All my clocks have wooden pendulums. It's the traditional material and has the advantage that, unlike steel pendulums, they do not expand much with heat. However wooden pendulums are very sensitive to changes in humidity and they swell and slow down when it is wet. This page describes an attempt to compensate for humidity.

4 June My experimental pendulum is pine-wood: 5 x 27 x 1000 mm. The pendulum weight is a 30cm length of 1 inch cold water pipe, 0.66kg, with the galvanisation machined off. It is regulated with a nut on a long 3mm threaded rod that positions the weight so the clock does one tick a second.
For this experiment I have added a block of wood between the weight and the regulation nut. In this block the grain of the wood is arranged so that the direction of maximum expansion - along the direction of the rings of the tree - runs more or less vertically.
The idea is that the wood block pushes the weight upwards when it is wet, hopefully the same amount as the pendulum lath expands downwards, along the grain.
The idea is so simple that I can't imagine that it is original.

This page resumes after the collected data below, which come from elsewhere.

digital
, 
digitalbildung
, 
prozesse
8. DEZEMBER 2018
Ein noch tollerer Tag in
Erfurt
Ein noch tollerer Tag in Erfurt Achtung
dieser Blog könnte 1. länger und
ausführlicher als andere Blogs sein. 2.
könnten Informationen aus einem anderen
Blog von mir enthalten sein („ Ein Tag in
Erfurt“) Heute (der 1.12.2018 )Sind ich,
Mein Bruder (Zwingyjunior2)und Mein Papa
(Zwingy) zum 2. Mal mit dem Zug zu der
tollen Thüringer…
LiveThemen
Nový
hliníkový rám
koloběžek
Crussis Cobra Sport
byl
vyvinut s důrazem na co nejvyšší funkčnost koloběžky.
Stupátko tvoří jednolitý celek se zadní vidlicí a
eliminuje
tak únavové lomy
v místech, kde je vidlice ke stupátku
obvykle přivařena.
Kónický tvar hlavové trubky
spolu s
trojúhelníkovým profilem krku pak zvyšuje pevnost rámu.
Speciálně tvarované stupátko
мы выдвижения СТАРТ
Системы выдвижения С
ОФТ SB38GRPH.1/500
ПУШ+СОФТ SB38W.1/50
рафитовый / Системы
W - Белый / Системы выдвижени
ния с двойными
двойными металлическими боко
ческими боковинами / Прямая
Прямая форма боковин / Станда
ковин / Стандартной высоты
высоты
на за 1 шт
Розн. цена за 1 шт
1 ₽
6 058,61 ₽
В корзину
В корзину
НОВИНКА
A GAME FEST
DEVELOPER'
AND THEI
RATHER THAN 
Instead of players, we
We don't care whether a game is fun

Above: Under the pendulum weight is my block of expanding pieces of wood. It is 10cm long. I expect that 10cm will over-compensate for humidity. If so, I will shorten the block of wood until the compensation is correct.

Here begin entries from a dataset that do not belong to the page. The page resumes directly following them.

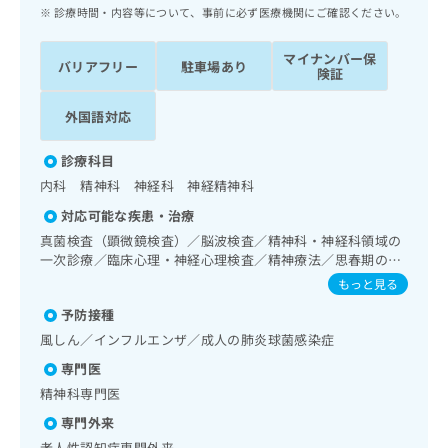
ッ
は
診療時間・内容等について、事前に必ず医療機関にご確認ください。
ク
こ
ナ
ち
マイナンバー保
バリアフリー
駐車場あり
ビ
険証
ら
に
関
外国語対応
広
す
広
告
る
告
診療科目
代
お
出
内科 精神科 神経科 神経精神科
理
問
稿
店
い
の
対応可能な疾患・治療
合
の
お
真菌検査（顕微鏡検査）／脳波検査／精神科・神経科領域の
わ
方
問
一次診療／臨床心理・神経心理検査／精神療法／思春期のう
せ
い
は
つ病又は躁うつ病／睡眠障害／摂食障害（拒食症･過食症）
もっと見る
は
合
こ
／アルコール依存症／薬物依存症／神経症性障害（強迫性障
こ
わ
予防接種
害、不安障害、パニック障害等）／認知症／心的外傷後スト
ち
ち
せ
レス障害（PTSD）／重度認知症患者デイ・ケア／ホルター
風しん／インフルエンザ／成人の肺炎球菌感染症
ら
ら
は
型心電図検査／CT撮影
専門医
こ
こち
ち
精神科専門医
広
らは
広
ら
告
マイ
専門外来
告
出
ナビ
老人性認知症専門外来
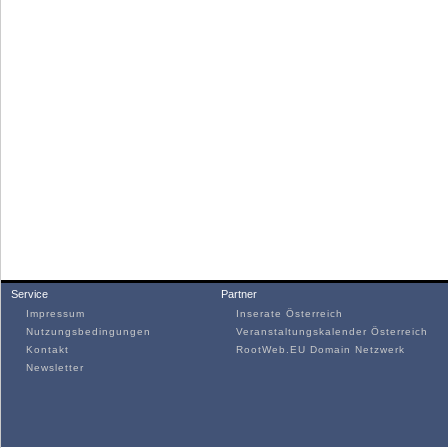
Service
Partner
Impressum
Inserate Österreich
Nutzungsbedingungen
Veranstaltungskalender Österreich
Kontakt
RootWeb.EU Domain Netzwerk
Newsletter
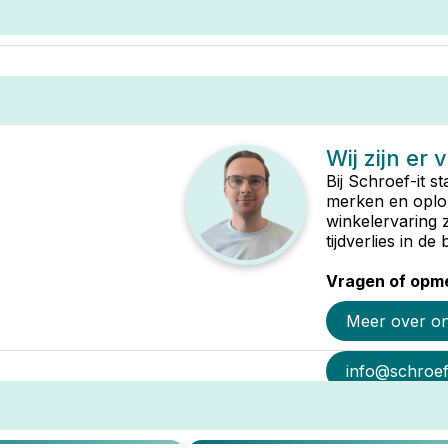
Wij zijn er 
Bij Schroef-it s
merken en oplop
winkelervaring 
tijdverlies in d
Vragen of opme
Meer over o
info@schroef-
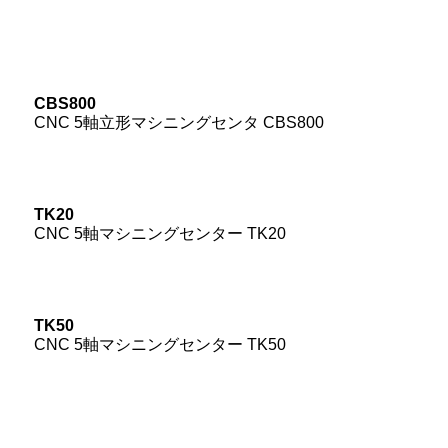
CBS800
CNC 5軸立形マシニングセンタ CBS800
TK20
CNC 5軸マシニングセンター TK20
TK50
CNC 5軸マシニングセンター TK50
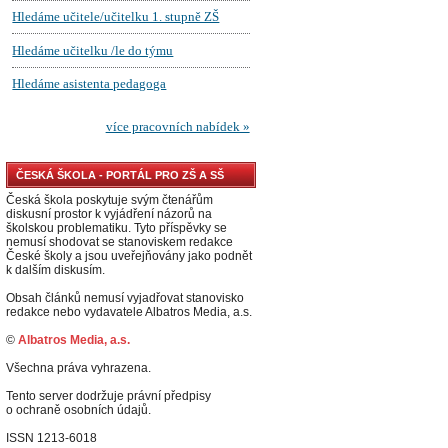
ČESKÁ ŠKOLA - PORTÁL PRO ZŠ A SŠ
Česká škola poskytuje svým čtenářům
diskusní prostor k vyjádření názorů na
školskou problematiku. Tyto příspěvky se
nemusí shodovat se stanoviskem redakce
České školy a jsou uveřejňovány jako podnět
k dalším diskusím.
Obsah článků nemusí vyjadřovat stanovisko
redakce nebo vydavatele Albatros Media, a.s.
©
Albatros Media, a.s.
Všechna práva vyhrazena.
Tento server dodržuje právní předpisy
o ochraně osobních údajů.
ISSN 1213-6018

5 June I adjusted the pendulum so that it is running about the same as a nearby uncompensated clock of similar construction.→

6 June Now both clocks are adjusted according to the DCF77 time signal from Frankfurt.
For fine adjustments like this the method is to add or remove small weights from a weight tray half way up the pendulum. For example 0.3 grams = 5 seconds a day for this pendulum. This avoids having to stop the clock to turn the regulation nut; the clock would take several hours to settle down again after being stopped and re-started.

14 June During the first week's run the 10cm wood block followed the humidity readings quite nicely and over-compensated, as expected. I cut the block down to 5cm - carefully saving the cut-off piece - and had readjusted the clock to DCF77 again by the morning of the 15th June.

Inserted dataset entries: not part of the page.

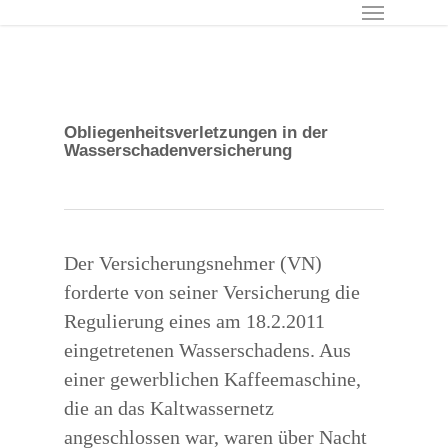
Menu
Skip
to
main
content
Obliegenheitsverletzungen in der
Wasserschadenversicherung
Der Versicherungsnehmer (VN)
forderte von seiner Versicherung die
Regulierung eines am 18.2.2011
eingetretenen Wasserschadens. Aus
einer gewerblichen Kaffeemaschine,
die an das Kaltwassernetz
angeschlossen war, waren über Nacht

22 JuneThe changes in rate are still related to humidity, not as wild as previously but far from even so I cut the block to half its previous size; it is now 2.5 cm long.

5 July There has been some improvement with smaller variations. The kinks in the clock and humidity graphs still change in the same direction so it is still over-compensating slightly. That means when the humidity increases the clock goes faster. So the block should be even shorter.

graph

11 July I started recording again with a shorter wood block, see below.

19 July After an excellent start the pendulum became erratic. It seems that the wood block, currently 12mm high, is now too short. I will let it run a few more days and see what happens.

July 27 I added an 8 mm slice to the wood block so that it is now 20 mm high

August10 The two clocks are side by side on the same wall with a door between them. For the last week this door has been kept shut. Maybe this caused an improvement.

a graph
That concludes my experiments. There was a definite improvement and the results are good for a wooden pendulum. Another approach would be to put the clock, or at least the pendulum, into an air-tight case ... but I really prefer the way it looks now.

PS 25.11.21. I put a similar block of wood under the weight of my synchronome-like clock. It keeps time to within 1 second a day.